- [To be done]:
Report how many lines of the listing contain the string "trees", treating case as significant. Give only the number.

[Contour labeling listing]
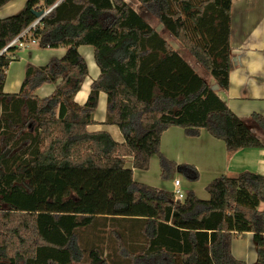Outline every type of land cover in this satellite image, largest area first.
I'll use <instances>...</instances> for the list:
<instances>
[{
  "label": "trees",
  "instance_id": "obj_1",
  "mask_svg": "<svg viewBox=\"0 0 264 264\" xmlns=\"http://www.w3.org/2000/svg\"><path fill=\"white\" fill-rule=\"evenodd\" d=\"M11 0H0V8ZM208 72L229 89L233 0H134ZM43 49L66 48L44 67L28 66L18 94L4 92L12 47L0 57V264H245L231 253L235 236L252 233L257 264H264V177H219L210 199L137 183L133 167L148 170L160 159L162 178L199 172L161 152V137L180 127L189 137L206 130L230 153L262 148L171 43L125 0H28L0 19V51L36 19ZM94 49L101 71L86 104L75 97L89 75L79 48ZM58 84L40 98L36 91ZM101 93L107 94L108 132L90 133ZM252 120L264 130V117ZM122 228L128 233H124ZM143 232L139 248L133 229ZM112 250V252H107Z\"/></svg>",
  "mask_w": 264,
  "mask_h": 264
},
{
  "label": "crops",
  "instance_id": "obj_2",
  "mask_svg": "<svg viewBox=\"0 0 264 264\" xmlns=\"http://www.w3.org/2000/svg\"><path fill=\"white\" fill-rule=\"evenodd\" d=\"M27 1L11 0L0 8V19L21 12ZM169 42L179 53L185 50L179 42L175 40ZM175 43L178 44L177 48ZM230 46L232 68L229 75V89L223 91L213 82H207L204 76L202 78L229 109L241 118L260 139L264 140V130L252 120L254 114L264 117V0H233ZM15 47L17 51L12 53L14 60L6 71L4 92L7 94H18L21 91L28 66L44 67L51 60L62 59L67 52L66 48L43 49L38 43H32L27 39H25L24 47ZM39 49L49 51L47 58H45V52H40ZM79 52L87 61L89 75L76 95L75 102L84 105L88 100L91 85L100 77L101 71L95 62L92 47H80ZM42 56H44L45 65H39V58ZM57 86L58 84H46L38 89L35 95L42 99L47 98L55 92ZM107 100V94L101 93L94 113L95 124L89 126L88 131L90 133L108 132L117 143H124L125 139L120 129L117 126L105 124ZM161 152L177 165L195 167L199 172L198 180L189 182L182 176L180 170H177L169 181L163 180L160 159L154 155L150 159L148 170L136 169L133 167L132 158L127 160L126 167L133 170L135 182L173 193L175 180H180L181 188L186 195L188 192H193L199 199L207 201L210 195L206 188L219 177L235 179L248 174L264 177V147L247 148L230 153L223 141L215 139L204 129L198 136L189 137L180 127L169 128L161 137ZM261 209H264V205ZM122 229L124 233H128L126 229L130 230V228ZM133 231L132 247L139 248L144 244L142 243L143 232L137 228ZM231 253L240 262L257 264L258 253L254 235L247 232L235 236L231 244Z\"/></svg>",
  "mask_w": 264,
  "mask_h": 264
},
{
  "label": "rangeland",
  "instance_id": "obj_3",
  "mask_svg": "<svg viewBox=\"0 0 264 264\" xmlns=\"http://www.w3.org/2000/svg\"><path fill=\"white\" fill-rule=\"evenodd\" d=\"M126 2L130 3L133 8L139 12L143 18L154 28L156 29L162 37H164L166 40L168 41H173L174 39L168 34L167 31H165L162 27V25L155 19V17L150 14L149 12H147L145 9H143V7L136 1L134 0H125ZM176 45V48L178 46L177 43H175ZM40 52H45V58H47V52L49 51H45V50H42V49H39ZM180 54L182 55V57L184 58V60L192 67L195 69V71H197V73L202 77L204 76L205 79H207L206 81L207 82H213L214 84H216L215 80L211 77V75L206 72L203 68H201V66L188 54L187 51L183 50L180 52ZM44 56L40 57L39 58V65H45L46 62L44 61ZM217 85V84H216ZM182 173V172H181ZM182 176L188 180L189 182H194V181H190L187 176H185L183 173H182ZM165 180V179H163ZM166 181H169V180H166ZM184 191V190H183ZM186 194V193H185ZM107 252H112V250H107Z\"/></svg>",
  "mask_w": 264,
  "mask_h": 264
},
{
  "label": "built area",
  "instance_id": "obj_4",
  "mask_svg": "<svg viewBox=\"0 0 264 264\" xmlns=\"http://www.w3.org/2000/svg\"><path fill=\"white\" fill-rule=\"evenodd\" d=\"M49 13V11H46L43 16L40 18H37L25 31H23L19 36H17L7 47H5L3 50L0 51V57L3 54H8L10 48L19 46L24 47L25 45V39L30 40L32 43H36L35 39L33 38V31H35L41 24L44 17ZM173 195L175 197V200L184 201L186 198V194L181 188V182L180 180H175V188L173 191Z\"/></svg>",
  "mask_w": 264,
  "mask_h": 264
},
{
  "label": "water",
  "instance_id": "obj_5",
  "mask_svg": "<svg viewBox=\"0 0 264 264\" xmlns=\"http://www.w3.org/2000/svg\"><path fill=\"white\" fill-rule=\"evenodd\" d=\"M35 15L37 18H40L41 16L44 15V12H35Z\"/></svg>",
  "mask_w": 264,
  "mask_h": 264
}]
</instances>
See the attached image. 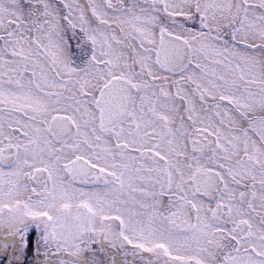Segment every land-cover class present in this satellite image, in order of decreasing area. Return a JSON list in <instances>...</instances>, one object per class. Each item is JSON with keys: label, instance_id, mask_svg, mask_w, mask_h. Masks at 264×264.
<instances>
[{"label": "snow or ice", "instance_id": "snow-or-ice-1", "mask_svg": "<svg viewBox=\"0 0 264 264\" xmlns=\"http://www.w3.org/2000/svg\"><path fill=\"white\" fill-rule=\"evenodd\" d=\"M0 264H264V0H0Z\"/></svg>", "mask_w": 264, "mask_h": 264}]
</instances>
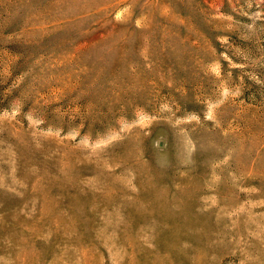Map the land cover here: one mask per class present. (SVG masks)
I'll list each match as a JSON object with an SVG mask.
<instances>
[{
  "label": "rangeland",
  "instance_id": "1",
  "mask_svg": "<svg viewBox=\"0 0 264 264\" xmlns=\"http://www.w3.org/2000/svg\"><path fill=\"white\" fill-rule=\"evenodd\" d=\"M0 264H264V0H0Z\"/></svg>",
  "mask_w": 264,
  "mask_h": 264
}]
</instances>
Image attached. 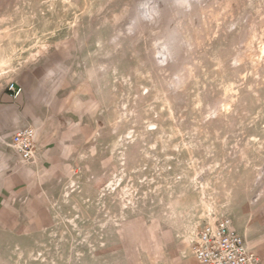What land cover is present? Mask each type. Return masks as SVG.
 <instances>
[{
  "label": "rangeland",
  "instance_id": "1",
  "mask_svg": "<svg viewBox=\"0 0 264 264\" xmlns=\"http://www.w3.org/2000/svg\"><path fill=\"white\" fill-rule=\"evenodd\" d=\"M30 71L90 136L0 264H162L220 219L264 260V0H0V104Z\"/></svg>",
  "mask_w": 264,
  "mask_h": 264
},
{
  "label": "crops",
  "instance_id": "2",
  "mask_svg": "<svg viewBox=\"0 0 264 264\" xmlns=\"http://www.w3.org/2000/svg\"><path fill=\"white\" fill-rule=\"evenodd\" d=\"M41 80V74L30 71L15 83L22 88L21 95L11 100L4 94L0 104V133L8 145L16 131L35 130L31 160L24 162L12 154L0 164V226L26 225L34 230L47 221L57 175L69 160H77L82 139L90 136L83 114L66 109L64 97L49 95ZM170 255L162 264H200L189 248H175Z\"/></svg>",
  "mask_w": 264,
  "mask_h": 264
},
{
  "label": "built area",
  "instance_id": "3",
  "mask_svg": "<svg viewBox=\"0 0 264 264\" xmlns=\"http://www.w3.org/2000/svg\"><path fill=\"white\" fill-rule=\"evenodd\" d=\"M6 92L11 100H16L22 88L12 82L7 84ZM34 142L35 130L29 127L16 131L9 146L22 161L27 162L33 157ZM190 251L200 264H262L254 253L247 250L229 219L202 226L190 241Z\"/></svg>",
  "mask_w": 264,
  "mask_h": 264
}]
</instances>
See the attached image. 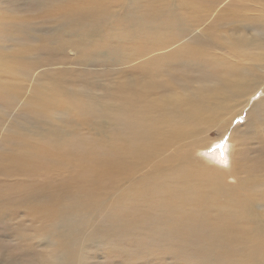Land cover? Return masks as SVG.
I'll list each match as a JSON object with an SVG mask.
<instances>
[{
  "label": "bare ground",
  "instance_id": "1",
  "mask_svg": "<svg viewBox=\"0 0 264 264\" xmlns=\"http://www.w3.org/2000/svg\"><path fill=\"white\" fill-rule=\"evenodd\" d=\"M33 1L54 48L88 57L86 45L110 46L126 74L78 88L53 77L23 107L51 124L28 120L11 124L21 135L8 142L0 135L1 147H13L0 151V170L25 174L30 186L23 199L35 225L17 240L36 236L40 264H83L88 247L109 260L170 252L191 264H264V158L249 152L264 146V0ZM12 27L0 23L1 42ZM9 49L0 44V58ZM19 49L17 63L30 67ZM7 85L0 99L18 93ZM51 89L84 127L55 119L58 104L46 112ZM239 116L245 123L214 145L211 132L228 133ZM29 135L35 156L14 152ZM55 170L66 176L56 180ZM11 203L1 197L0 216Z\"/></svg>",
  "mask_w": 264,
  "mask_h": 264
},
{
  "label": "rangeland",
  "instance_id": "2",
  "mask_svg": "<svg viewBox=\"0 0 264 264\" xmlns=\"http://www.w3.org/2000/svg\"><path fill=\"white\" fill-rule=\"evenodd\" d=\"M37 6L38 5L33 0H0V23L2 25L13 24L14 26L7 33L8 39L5 38L3 42L0 41L2 47H10V56L6 61L1 57L0 66L3 62H6L7 64L13 63L8 71L0 70V82L5 83L6 85L11 84L18 88L16 89L18 93L13 90L7 93L6 97L0 99V135L1 138L6 136L5 142H8L12 137L21 135L20 132L16 134L15 129L11 127V124L22 126L26 122L24 125L25 129L28 126V120L30 122L37 123L38 127L45 126V123H49L47 122L48 119L45 116L39 117L32 110H24L23 107L28 106L29 101L36 99V96H44L53 77L59 78L63 85H68L71 88H78L83 84L86 85L87 81L92 78L104 82L105 80H110L111 75L117 76V74H120L124 76L126 74L124 73L125 71H120L123 69L124 65L116 67L112 64L113 59L109 55L112 53L110 46L101 47L97 44H94L93 46L86 45L85 49L91 52V56L88 57H86V54L83 55L72 46H70V49L66 52H63L65 48H62V46L58 44L57 47L54 48L57 41L52 38L51 27L53 26L48 28L37 24L36 13L38 12L35 10ZM27 20L30 21L27 22ZM22 23H26L25 26L27 27H22ZM197 30L198 29H195L188 33L194 35L197 34ZM60 38L58 39L63 40L62 37ZM48 39H51L52 43ZM203 43L204 41L200 40L198 46ZM19 48L28 50L25 51L26 54L24 57L26 56L27 58H31L33 60L30 67L27 63L25 65L22 64L19 55L18 58L21 62V66L17 63V60L13 55V50ZM4 55L0 53V56ZM82 60H84L83 63ZM17 70H21L23 73H16ZM45 70L48 72L44 75H40V73ZM24 74L27 75L25 80L22 78ZM122 76L120 79H122ZM32 82L36 85L28 88V86H31ZM7 87L9 88L10 86L7 85ZM13 93L18 94L20 99L13 98ZM3 95L4 93H2L0 97ZM48 96L51 100V104H49L46 108L47 113L52 114L51 106L56 104L59 106V112L65 109V103L61 94L57 95L56 91L51 89ZM55 119L68 120V127L73 124H77L80 127H84L85 125V121L79 117L78 110H74L69 115L62 113ZM244 123V116H239L231 123V127L228 128V133L224 135H221L222 133L216 135V133L212 131L211 135L213 139H216L213 141L214 145L225 143V140H228V135L232 132V128L237 125L242 126ZM86 132V130H83L82 134H86ZM122 135L124 136L123 129ZM34 140L35 137L33 135H29L26 143H21L18 149L15 148L14 152H18L22 155L30 154L31 156H35L30 153L31 147L34 145ZM248 145L251 146L255 144L252 143L251 145ZM248 145L245 148L249 147ZM260 147L264 146H259L249 150V152L256 157L264 158V151L258 149ZM12 148L13 147L7 144H5L4 147H1L0 144V151L5 149V152H9ZM6 158L7 155L0 153L1 160ZM65 176L66 174L58 170H55L52 173V177L56 180H60ZM25 178V174H20L16 170H10L8 173H4L0 170V199L4 196L7 200H12L11 205L3 208L5 215L0 216V264H40L39 258L42 257V252L44 251V248H42L41 244L37 242V238L34 235L29 236L31 238L23 242L20 239L19 241L17 240L20 235H26L28 229H33L35 225L28 212V205L26 206L24 204L23 195L30 189V186L24 182ZM36 178L39 182L45 180V177L40 174H37ZM20 193H22V196ZM231 255L236 258L234 254ZM83 264L191 263L185 261L182 256L177 257V260H175L174 256L170 252H166L158 256L140 258L138 260H128L124 257H117L109 260L105 257L102 250L88 247L86 260Z\"/></svg>",
  "mask_w": 264,
  "mask_h": 264
},
{
  "label": "snow or ice",
  "instance_id": "3",
  "mask_svg": "<svg viewBox=\"0 0 264 264\" xmlns=\"http://www.w3.org/2000/svg\"><path fill=\"white\" fill-rule=\"evenodd\" d=\"M217 147H219V145H217Z\"/></svg>",
  "mask_w": 264,
  "mask_h": 264
}]
</instances>
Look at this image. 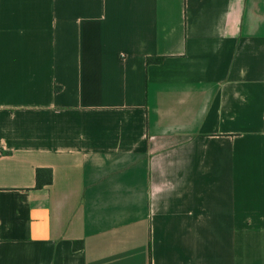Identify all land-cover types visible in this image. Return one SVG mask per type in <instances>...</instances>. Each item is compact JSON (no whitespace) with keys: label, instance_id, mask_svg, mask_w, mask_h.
I'll use <instances>...</instances> for the list:
<instances>
[{"label":"crops","instance_id":"crops-1","mask_svg":"<svg viewBox=\"0 0 264 264\" xmlns=\"http://www.w3.org/2000/svg\"><path fill=\"white\" fill-rule=\"evenodd\" d=\"M0 264H264V0H0Z\"/></svg>","mask_w":264,"mask_h":264},{"label":"trees","instance_id":"trees-1","mask_svg":"<svg viewBox=\"0 0 264 264\" xmlns=\"http://www.w3.org/2000/svg\"><path fill=\"white\" fill-rule=\"evenodd\" d=\"M163 59L162 58H148L147 62L151 63H160Z\"/></svg>","mask_w":264,"mask_h":264}]
</instances>
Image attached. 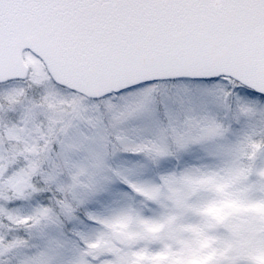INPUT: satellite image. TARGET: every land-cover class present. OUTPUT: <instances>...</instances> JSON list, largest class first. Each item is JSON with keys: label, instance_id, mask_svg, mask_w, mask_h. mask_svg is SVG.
<instances>
[{"label": "snow or ice", "instance_id": "1", "mask_svg": "<svg viewBox=\"0 0 264 264\" xmlns=\"http://www.w3.org/2000/svg\"><path fill=\"white\" fill-rule=\"evenodd\" d=\"M0 264H264V0H0Z\"/></svg>", "mask_w": 264, "mask_h": 264}]
</instances>
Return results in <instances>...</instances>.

- [Solution to this problem]:
2